For several years I have been using a My Yahoo home page. It seemed to have almost everything that I needed, and I especially liked the ability to customise the look and feel. Mine is a nice set of matching yellows, ochres and browns and, organised into four tabs, keeps most of what I thought I needed in one convenient place.

the front page of MyYahoo

Today I looked again at Netvibes and decided to switch to using this as my home page for the moment. The layout is not as good, although I saw from the blog that custom themes and background images have risen to the top of their to-do list. More importantly though, the range of content is far wider in some areas.

I can now read the subjects of my Arcada mail and my GMail accounts. If I paid Yahoo $20 a year I could read my Yahoo mail as well. (Yahoo.com is about the only mail provider that charges for pop access to your mail account.) I can also get a Flickr photo-stream and read my Del.icio.us bookmarks, as well as having unlimited RSS feeds.

I might set up all the feeds I currently have in Sage for Firefox, and see if it is easier scanning them in a tab in Netvibes. It looks like it ought to be, and it will prevent me having them stored differently in different local folders on different computers.

This relates directly to my WikkaBliki project, because since this all works with RSS feeds and open APIs then it ought to be possible to add this functionality to this site, eventually.
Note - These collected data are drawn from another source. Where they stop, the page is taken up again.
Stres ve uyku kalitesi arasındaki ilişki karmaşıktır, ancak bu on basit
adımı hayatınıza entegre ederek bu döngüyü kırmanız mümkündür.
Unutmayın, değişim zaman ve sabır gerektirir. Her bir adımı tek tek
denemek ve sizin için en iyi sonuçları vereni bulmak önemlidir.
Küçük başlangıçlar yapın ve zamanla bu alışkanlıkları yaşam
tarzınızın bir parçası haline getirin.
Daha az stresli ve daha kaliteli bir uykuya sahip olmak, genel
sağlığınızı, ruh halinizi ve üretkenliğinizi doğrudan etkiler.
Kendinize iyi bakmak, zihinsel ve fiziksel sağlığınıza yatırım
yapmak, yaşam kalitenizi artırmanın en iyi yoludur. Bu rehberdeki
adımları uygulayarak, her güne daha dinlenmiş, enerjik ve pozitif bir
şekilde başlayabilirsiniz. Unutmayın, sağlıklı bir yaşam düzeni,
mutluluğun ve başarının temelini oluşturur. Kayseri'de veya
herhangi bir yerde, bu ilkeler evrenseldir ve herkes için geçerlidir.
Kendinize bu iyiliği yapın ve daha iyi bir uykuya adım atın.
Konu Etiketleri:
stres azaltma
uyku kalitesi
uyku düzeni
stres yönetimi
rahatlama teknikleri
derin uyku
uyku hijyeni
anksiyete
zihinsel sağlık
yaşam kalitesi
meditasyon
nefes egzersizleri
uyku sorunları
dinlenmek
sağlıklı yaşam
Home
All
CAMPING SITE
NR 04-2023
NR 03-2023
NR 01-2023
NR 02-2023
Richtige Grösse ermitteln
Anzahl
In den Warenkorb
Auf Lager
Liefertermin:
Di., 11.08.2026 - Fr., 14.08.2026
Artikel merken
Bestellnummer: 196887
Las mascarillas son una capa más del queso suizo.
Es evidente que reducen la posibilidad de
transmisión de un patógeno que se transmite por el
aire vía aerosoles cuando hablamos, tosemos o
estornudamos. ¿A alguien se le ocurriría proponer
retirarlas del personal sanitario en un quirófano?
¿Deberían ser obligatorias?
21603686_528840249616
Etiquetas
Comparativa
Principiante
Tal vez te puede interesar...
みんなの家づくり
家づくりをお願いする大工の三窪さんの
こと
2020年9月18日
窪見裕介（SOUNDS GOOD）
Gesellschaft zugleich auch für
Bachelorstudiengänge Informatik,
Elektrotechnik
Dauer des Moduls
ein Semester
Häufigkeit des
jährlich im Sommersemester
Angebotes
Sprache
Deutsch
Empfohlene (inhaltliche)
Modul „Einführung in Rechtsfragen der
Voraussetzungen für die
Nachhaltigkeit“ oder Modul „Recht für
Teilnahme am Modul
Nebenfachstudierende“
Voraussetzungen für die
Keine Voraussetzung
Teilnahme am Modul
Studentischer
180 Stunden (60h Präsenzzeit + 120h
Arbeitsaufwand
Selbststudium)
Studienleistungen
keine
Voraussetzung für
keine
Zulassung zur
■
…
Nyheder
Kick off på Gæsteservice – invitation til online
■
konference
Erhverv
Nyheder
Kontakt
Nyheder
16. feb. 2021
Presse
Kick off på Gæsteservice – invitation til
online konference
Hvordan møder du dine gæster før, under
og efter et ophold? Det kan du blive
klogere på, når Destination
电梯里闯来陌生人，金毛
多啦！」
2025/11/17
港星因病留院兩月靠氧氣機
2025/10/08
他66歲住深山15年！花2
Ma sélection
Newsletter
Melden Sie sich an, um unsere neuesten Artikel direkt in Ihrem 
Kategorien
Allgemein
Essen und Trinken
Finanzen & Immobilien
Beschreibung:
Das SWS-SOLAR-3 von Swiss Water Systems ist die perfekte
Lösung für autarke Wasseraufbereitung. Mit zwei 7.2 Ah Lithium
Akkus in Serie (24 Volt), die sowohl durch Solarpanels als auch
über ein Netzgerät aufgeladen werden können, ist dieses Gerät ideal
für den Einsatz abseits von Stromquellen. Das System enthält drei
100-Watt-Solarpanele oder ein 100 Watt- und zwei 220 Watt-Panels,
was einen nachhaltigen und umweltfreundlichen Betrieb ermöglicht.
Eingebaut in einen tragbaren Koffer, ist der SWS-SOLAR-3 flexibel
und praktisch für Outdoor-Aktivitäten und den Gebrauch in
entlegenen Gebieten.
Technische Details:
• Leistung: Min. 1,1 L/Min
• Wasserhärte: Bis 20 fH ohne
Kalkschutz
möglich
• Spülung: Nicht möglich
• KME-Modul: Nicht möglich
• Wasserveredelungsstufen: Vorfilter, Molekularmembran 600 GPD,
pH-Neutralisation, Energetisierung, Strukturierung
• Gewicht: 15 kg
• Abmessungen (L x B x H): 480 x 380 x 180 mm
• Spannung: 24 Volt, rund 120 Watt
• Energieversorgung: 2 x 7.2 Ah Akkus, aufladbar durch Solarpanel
AKi has shown me some articles that suggest that, very soon, blogs will be the new home pages. Fred Wilson of the blog A VC in NYC:

In the next ten years, most people who want an online home will have a blog, it will be their online identity and their start page and much more.

I haven’t done it yet, but I should change my start page to my blog. That’s where I go to start my day and end my day. And I am hell bent to configure my blog with enough functionality that it can be my newspaper, my inbox, my tv, my radio, and my social network. It’s pretty damn close already.

Well, why not? Why wouldn’t I want my own knowledge-base as my home page?